Pizz
El goblin desciende por la piedra con la ligereza de una lagartija que ha hecho esto demasiadas veces. Sus pies tocan la repisa exterior sin un sonido, y por un instante se queda inmóvil, conteniendo la respiración.
A solo unos metros, de espaldas, los dos guardias continúan sentados, encorvados bajo el peso del tedio. Uno tamborilea con la lanza, el otro observa el cielo con expresión resignada. La lluvia empieza a caer, primero con timidez, luego con empeño, golpeando el suelo con la cadencia de una vieja canción de taberna.
"Si sigue lloviendo así ", gruñe el más fornido—, "los caminos volverán a inundarse. "
"Ajá", responde el otro, que parece hacer de eco profesional.

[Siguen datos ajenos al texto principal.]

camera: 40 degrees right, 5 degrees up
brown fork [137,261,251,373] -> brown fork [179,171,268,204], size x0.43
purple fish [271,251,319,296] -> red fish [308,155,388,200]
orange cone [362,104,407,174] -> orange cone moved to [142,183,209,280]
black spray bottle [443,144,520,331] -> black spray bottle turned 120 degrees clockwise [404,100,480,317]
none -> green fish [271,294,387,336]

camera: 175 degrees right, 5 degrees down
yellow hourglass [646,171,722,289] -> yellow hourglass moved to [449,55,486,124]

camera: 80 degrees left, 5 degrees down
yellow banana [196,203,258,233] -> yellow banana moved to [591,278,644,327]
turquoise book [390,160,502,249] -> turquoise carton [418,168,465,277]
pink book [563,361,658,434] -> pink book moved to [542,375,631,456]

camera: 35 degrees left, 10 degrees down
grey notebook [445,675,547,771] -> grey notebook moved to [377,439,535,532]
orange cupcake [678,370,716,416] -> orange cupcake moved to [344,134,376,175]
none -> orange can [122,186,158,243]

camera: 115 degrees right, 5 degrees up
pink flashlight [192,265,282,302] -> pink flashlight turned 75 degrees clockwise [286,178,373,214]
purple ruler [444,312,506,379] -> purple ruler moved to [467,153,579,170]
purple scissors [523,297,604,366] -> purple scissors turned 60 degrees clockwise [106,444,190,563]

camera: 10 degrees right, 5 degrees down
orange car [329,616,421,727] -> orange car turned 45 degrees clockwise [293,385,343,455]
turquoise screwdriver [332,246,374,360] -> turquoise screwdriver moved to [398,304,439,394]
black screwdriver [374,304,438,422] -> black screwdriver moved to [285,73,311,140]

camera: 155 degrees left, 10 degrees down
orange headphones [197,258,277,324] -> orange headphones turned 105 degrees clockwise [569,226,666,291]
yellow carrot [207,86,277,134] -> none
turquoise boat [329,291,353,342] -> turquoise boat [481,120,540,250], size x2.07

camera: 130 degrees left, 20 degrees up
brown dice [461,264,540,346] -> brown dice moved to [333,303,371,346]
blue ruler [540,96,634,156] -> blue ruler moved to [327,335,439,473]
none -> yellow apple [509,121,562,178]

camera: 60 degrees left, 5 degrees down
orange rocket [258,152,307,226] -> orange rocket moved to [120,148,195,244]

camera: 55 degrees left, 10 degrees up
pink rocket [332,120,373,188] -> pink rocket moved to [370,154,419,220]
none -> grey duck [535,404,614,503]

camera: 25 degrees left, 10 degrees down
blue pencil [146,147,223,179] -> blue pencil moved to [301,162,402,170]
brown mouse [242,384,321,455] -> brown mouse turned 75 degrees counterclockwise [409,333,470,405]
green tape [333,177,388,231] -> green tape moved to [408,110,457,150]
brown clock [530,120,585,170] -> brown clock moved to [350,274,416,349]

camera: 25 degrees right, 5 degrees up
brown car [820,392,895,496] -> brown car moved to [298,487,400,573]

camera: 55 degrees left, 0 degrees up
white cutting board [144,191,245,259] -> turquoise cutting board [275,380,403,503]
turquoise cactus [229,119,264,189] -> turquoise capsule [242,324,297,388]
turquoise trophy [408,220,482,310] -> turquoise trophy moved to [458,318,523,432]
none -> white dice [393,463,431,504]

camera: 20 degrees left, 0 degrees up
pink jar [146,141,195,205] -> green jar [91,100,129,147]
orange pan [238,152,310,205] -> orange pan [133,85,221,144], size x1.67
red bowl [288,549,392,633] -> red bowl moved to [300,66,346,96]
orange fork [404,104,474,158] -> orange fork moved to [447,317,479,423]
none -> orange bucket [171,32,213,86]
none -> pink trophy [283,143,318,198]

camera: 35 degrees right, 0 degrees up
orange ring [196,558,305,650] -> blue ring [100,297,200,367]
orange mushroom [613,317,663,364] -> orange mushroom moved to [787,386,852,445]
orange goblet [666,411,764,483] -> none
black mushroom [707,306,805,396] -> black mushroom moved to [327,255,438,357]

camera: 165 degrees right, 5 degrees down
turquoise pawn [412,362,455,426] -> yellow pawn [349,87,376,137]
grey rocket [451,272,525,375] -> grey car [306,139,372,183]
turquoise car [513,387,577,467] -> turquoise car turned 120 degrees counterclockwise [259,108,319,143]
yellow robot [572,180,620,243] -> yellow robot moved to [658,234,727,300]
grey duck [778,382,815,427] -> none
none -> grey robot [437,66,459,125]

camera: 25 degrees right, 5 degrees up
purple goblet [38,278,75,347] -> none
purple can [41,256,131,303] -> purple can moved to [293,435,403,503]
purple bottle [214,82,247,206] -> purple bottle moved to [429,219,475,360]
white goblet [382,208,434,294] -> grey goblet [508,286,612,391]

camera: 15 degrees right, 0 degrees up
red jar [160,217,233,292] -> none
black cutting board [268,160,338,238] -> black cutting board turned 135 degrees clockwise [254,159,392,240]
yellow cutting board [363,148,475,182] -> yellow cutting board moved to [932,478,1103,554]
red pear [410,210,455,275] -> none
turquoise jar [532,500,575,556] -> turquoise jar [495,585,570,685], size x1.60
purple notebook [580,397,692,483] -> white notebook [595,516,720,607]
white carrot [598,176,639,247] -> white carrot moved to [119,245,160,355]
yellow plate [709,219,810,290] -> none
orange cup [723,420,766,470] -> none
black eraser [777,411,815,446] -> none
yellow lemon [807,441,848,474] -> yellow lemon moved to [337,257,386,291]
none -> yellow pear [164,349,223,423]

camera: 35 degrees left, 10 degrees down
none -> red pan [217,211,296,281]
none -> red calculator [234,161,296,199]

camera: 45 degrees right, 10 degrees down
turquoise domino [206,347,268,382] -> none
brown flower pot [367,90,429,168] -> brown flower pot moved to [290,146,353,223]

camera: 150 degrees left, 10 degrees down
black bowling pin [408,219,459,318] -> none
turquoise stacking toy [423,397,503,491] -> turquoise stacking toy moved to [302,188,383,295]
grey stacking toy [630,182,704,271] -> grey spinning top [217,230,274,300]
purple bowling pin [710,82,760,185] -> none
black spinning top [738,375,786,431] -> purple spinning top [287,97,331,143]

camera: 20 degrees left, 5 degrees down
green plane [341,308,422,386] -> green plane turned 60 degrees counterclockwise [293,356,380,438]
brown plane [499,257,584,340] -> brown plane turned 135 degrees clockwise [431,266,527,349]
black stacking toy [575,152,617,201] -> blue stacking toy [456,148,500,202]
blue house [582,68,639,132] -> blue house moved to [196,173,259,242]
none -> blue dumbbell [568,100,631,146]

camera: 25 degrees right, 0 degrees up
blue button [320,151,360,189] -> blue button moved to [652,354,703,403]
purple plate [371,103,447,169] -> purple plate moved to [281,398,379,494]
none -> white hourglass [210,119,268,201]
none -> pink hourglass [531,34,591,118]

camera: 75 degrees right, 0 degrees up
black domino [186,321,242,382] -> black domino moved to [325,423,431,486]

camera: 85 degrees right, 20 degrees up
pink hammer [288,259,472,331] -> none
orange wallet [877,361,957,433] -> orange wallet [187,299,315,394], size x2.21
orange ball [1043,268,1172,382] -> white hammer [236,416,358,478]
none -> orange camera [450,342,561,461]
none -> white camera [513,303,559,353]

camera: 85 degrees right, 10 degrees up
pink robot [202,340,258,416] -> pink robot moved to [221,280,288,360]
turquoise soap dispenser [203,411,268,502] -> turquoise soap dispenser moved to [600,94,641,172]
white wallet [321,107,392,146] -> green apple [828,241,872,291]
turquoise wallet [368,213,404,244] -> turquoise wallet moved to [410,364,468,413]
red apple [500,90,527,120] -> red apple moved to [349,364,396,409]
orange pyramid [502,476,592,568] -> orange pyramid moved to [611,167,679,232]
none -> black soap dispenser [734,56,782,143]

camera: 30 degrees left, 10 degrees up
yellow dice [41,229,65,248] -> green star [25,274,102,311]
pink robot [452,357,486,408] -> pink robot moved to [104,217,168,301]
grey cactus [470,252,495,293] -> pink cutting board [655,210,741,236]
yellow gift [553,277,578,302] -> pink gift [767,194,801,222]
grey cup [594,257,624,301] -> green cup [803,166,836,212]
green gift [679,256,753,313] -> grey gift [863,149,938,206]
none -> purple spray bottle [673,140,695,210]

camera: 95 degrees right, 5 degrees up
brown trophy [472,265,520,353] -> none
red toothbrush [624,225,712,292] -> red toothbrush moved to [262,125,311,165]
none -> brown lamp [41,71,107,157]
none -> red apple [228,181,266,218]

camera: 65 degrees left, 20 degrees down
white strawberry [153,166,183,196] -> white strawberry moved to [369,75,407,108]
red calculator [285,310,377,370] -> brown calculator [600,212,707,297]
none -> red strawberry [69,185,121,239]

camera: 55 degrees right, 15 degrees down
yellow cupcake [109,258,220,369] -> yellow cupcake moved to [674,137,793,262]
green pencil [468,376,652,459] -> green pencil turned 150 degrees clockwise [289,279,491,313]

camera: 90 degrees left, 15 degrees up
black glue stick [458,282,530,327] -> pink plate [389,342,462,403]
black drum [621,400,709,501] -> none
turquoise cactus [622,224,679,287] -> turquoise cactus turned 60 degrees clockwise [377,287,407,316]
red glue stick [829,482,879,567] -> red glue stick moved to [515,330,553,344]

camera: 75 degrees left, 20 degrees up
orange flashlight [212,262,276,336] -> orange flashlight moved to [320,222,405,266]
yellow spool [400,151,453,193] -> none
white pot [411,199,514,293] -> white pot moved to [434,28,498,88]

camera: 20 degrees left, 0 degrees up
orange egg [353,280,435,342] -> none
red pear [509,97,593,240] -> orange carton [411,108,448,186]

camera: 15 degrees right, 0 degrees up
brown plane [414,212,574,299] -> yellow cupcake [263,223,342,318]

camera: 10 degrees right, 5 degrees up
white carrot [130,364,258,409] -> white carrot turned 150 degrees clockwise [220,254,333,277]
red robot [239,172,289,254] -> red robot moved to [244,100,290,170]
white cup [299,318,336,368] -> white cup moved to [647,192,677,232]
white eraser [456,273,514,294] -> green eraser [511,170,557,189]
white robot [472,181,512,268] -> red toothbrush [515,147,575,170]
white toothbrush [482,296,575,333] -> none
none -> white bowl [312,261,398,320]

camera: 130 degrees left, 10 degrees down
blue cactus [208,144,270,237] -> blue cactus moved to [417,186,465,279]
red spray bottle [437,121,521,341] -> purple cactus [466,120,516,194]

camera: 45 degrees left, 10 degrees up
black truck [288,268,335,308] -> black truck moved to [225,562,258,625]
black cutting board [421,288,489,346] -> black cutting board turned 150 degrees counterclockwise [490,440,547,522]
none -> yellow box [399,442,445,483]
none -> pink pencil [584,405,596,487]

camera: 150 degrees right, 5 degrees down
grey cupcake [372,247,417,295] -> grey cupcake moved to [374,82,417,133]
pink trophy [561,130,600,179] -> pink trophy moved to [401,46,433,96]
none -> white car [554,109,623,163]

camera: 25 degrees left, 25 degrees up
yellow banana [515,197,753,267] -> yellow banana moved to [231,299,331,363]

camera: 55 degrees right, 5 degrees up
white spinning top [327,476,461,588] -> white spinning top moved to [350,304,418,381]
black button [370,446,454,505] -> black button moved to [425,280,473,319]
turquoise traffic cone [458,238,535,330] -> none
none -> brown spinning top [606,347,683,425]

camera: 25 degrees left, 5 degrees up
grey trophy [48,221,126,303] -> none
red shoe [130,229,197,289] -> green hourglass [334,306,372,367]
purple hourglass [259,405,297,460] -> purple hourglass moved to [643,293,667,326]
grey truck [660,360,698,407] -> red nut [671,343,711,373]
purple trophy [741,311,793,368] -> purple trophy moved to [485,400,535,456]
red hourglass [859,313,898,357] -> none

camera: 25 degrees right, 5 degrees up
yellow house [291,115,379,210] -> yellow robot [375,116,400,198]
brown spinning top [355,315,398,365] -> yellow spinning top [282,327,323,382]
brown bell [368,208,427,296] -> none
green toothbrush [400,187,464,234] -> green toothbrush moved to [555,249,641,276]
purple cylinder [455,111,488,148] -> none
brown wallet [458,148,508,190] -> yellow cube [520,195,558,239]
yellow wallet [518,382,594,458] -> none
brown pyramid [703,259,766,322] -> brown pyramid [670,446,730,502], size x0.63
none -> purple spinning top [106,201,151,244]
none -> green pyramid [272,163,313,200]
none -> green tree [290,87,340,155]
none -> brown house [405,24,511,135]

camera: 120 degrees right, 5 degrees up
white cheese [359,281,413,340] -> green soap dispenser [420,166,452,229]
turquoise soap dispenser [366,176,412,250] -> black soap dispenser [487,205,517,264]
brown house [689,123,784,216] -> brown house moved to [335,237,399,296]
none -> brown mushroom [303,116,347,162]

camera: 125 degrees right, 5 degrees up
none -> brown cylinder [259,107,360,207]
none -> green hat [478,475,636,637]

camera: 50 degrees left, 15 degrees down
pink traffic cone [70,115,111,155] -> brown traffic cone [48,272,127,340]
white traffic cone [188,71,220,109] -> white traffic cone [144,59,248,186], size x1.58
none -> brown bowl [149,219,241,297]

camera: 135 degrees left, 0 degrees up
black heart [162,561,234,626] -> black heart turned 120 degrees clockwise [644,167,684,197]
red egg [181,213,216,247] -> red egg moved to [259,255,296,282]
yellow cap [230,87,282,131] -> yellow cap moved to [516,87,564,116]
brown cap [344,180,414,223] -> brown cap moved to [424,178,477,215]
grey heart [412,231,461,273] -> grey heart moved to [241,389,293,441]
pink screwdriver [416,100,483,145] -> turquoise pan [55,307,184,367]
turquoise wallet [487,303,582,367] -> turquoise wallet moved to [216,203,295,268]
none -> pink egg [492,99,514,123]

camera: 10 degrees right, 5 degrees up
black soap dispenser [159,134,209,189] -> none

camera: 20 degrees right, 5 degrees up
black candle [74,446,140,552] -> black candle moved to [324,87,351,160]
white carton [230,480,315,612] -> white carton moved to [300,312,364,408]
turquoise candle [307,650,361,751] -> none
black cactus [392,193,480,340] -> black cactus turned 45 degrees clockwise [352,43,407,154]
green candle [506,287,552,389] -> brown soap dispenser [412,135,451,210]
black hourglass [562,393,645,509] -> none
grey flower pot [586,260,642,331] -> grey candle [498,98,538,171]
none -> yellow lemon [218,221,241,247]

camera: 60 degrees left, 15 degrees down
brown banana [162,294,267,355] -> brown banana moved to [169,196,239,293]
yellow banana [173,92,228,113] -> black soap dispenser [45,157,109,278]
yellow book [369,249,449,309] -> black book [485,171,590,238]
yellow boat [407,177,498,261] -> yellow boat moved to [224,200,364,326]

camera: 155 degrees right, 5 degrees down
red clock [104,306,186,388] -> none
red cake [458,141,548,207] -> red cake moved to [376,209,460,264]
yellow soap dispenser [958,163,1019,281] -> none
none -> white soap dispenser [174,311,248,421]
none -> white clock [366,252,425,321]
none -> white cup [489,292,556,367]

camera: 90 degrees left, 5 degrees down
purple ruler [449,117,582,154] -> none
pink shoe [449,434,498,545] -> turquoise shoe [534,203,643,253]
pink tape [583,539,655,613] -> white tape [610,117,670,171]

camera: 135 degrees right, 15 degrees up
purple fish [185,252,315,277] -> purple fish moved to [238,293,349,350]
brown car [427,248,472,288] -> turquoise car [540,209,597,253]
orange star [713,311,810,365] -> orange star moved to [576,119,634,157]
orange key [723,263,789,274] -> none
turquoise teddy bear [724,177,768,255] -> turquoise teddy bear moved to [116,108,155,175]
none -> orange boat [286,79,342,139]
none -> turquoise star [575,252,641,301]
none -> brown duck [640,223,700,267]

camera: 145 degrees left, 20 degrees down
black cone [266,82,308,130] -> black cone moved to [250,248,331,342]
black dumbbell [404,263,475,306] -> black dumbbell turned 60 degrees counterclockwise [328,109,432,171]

"Y si se inundan, las caravanas del norte no llegarán."
"Tampoco saldrán."
"Eso también."
"Y el barón se enfadará."
Silencio. Ambos asienten.
"¿Te acuerdas de la última vez que se enfadó?", dice el primero, bajando la voz.
El segundo suspira.
"Cómo olvidarlo. Ordenó aquel… ¿cómo lo llamó? “Festival de Purificación Cívica”. "
"Ah, sí. El de las hogueras con premio. "
"Eso, el concurso. Quemó a diecisiete brujas en tres días. "
"Y doce de ellas ni siquiera eran brujas."
"Sí, pero lo compensó dando medallas a los verdugos más entusiastas."
"Y pastel a los niños."
"Un hombre justo, nuestro barón."
Asienten otra vez, convencidos, mientras el agua les gotea por el casco.
Pizz los observa con los ojos muy abiertos, el agua resbalándole por la nariz. No está seguro de si debería reírse o empezar a rezar a todos los dioses conocidos.
Vuelve la vista hacia las dos puertas colosales, la roja y la azul, con sus enormes candados dorados que resplandecen incluso bajo el aguacero.
El goblin traga saliva. El viento aúlla entre las almenas. Y más allá, envuelta en bruma, la ciudad de Valls se extiende majestuosa, indiferente al pequeño intruso que acaba de colarse en el corazón de sus secretos.